MUMBAI - An Indian financial tie-up will help both sides come of age. India’s Capital First , a fast-growing provider of loans to consumers and small businesses backed by buyout firm Warburg Pincus, said on Saturday it would sell itself in a $1.5 billion all-share deal to infrastructure lender IDFC Bank. The buyer upgrades its retail business and brings a highly rated executive on board. The seller gets the bank licence it always wanted. Capital First’s market value has grown ten-fold in the five years since it rebranded. Chairman V. Vaidyanathan, who earlier built the successful retail business at ICICI Bank, has grown a $3.5 billion loan book extending small sums to entrepreneurs and the emerging middle class. Net profit has grown at an impressive 40 percent compound annual rate for five years, and net non-performing loans are around just 1 percent of the overall book.

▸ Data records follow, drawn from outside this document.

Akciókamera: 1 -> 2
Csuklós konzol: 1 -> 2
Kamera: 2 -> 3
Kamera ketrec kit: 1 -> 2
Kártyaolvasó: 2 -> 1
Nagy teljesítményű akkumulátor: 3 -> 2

IDFC Bank simply doesn’t have the same glean. At 6 percent, it earns half the return on equity of Capital First, and so trades at half the valuation, at a price of 1.4 times forward book value. The buyer scrapped a fiddly merger last year with part of Ajay Piramal-backed Shriram Group, which would have accelerated the growth of its retail business.

Vaidyanathan, who will become chief executive of the enlarged group, is probably more interested in gaining a bank licence than in lending to infrastructure projects. It would have taken several years to secure a licence and get his own deposit-taking operation up and running. A merger will lower Capital First’s funding costs, and offers it a more stable future no longer reliant on wholesale financing, which is less reliable in times of market stress.

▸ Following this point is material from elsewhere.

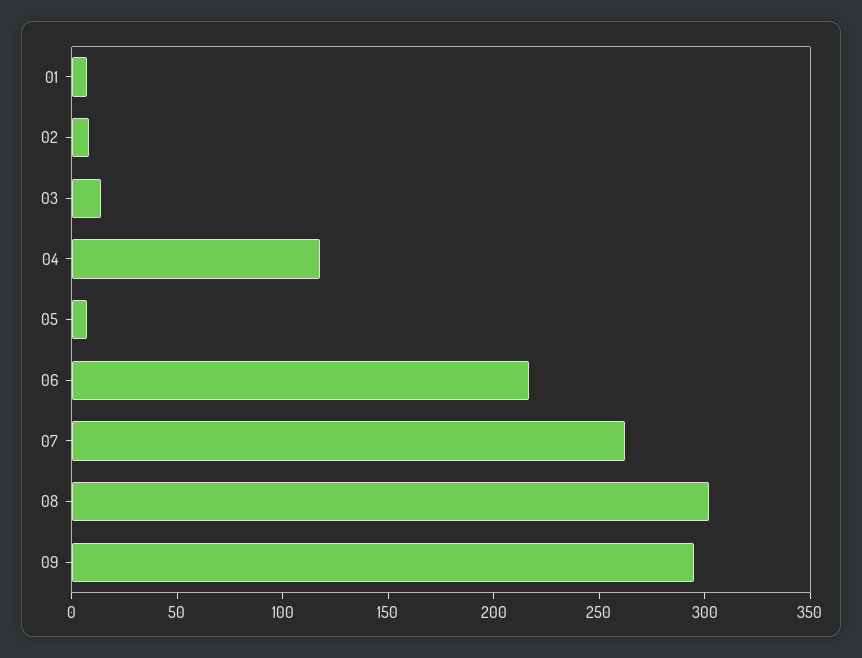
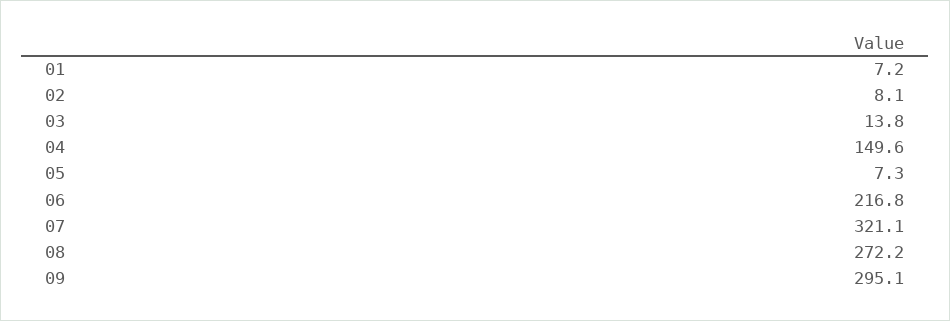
04: 120 -> 149.6
07: 260 -> 321.1
08: 300 -> 272.2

Capital First shareholders will hold nearly 29 percent of the combined group, Breakingviews calculations show. A 12 percent premium to Friday’s closing price looks a touch light given Capital First’s track record and growth potential, but the shares have run up sharply recently. And investors, including sovereign funds from Norway and Singapore, may be hoping the market will accord the larger, more rounded, outfit a higher valuation. These Indian lenders, both in a hurry to grow, are banking on it.


CONTEXT NEWS

- India’s IDFC Bank will buy non-bank financial firm Capital First in an all-share deal valued at about $1.5 billion.

- According to terms of the deal announced on Jan. 13, shareholders in Capital First will receive 139 shares of the bank for every 10 shares held. Capital First's founder and chairman, V. Vaidyanathan, will become chief executive of the combined entity.

- IDFC Bank was spun off from infrastructure financier IDFC Ltd in 2015 and relies heavily on wholesale lending.

- Warburg Pincus owns more than one-third of Capital First. Other shareholders include Singaporean sovereign fund GIC.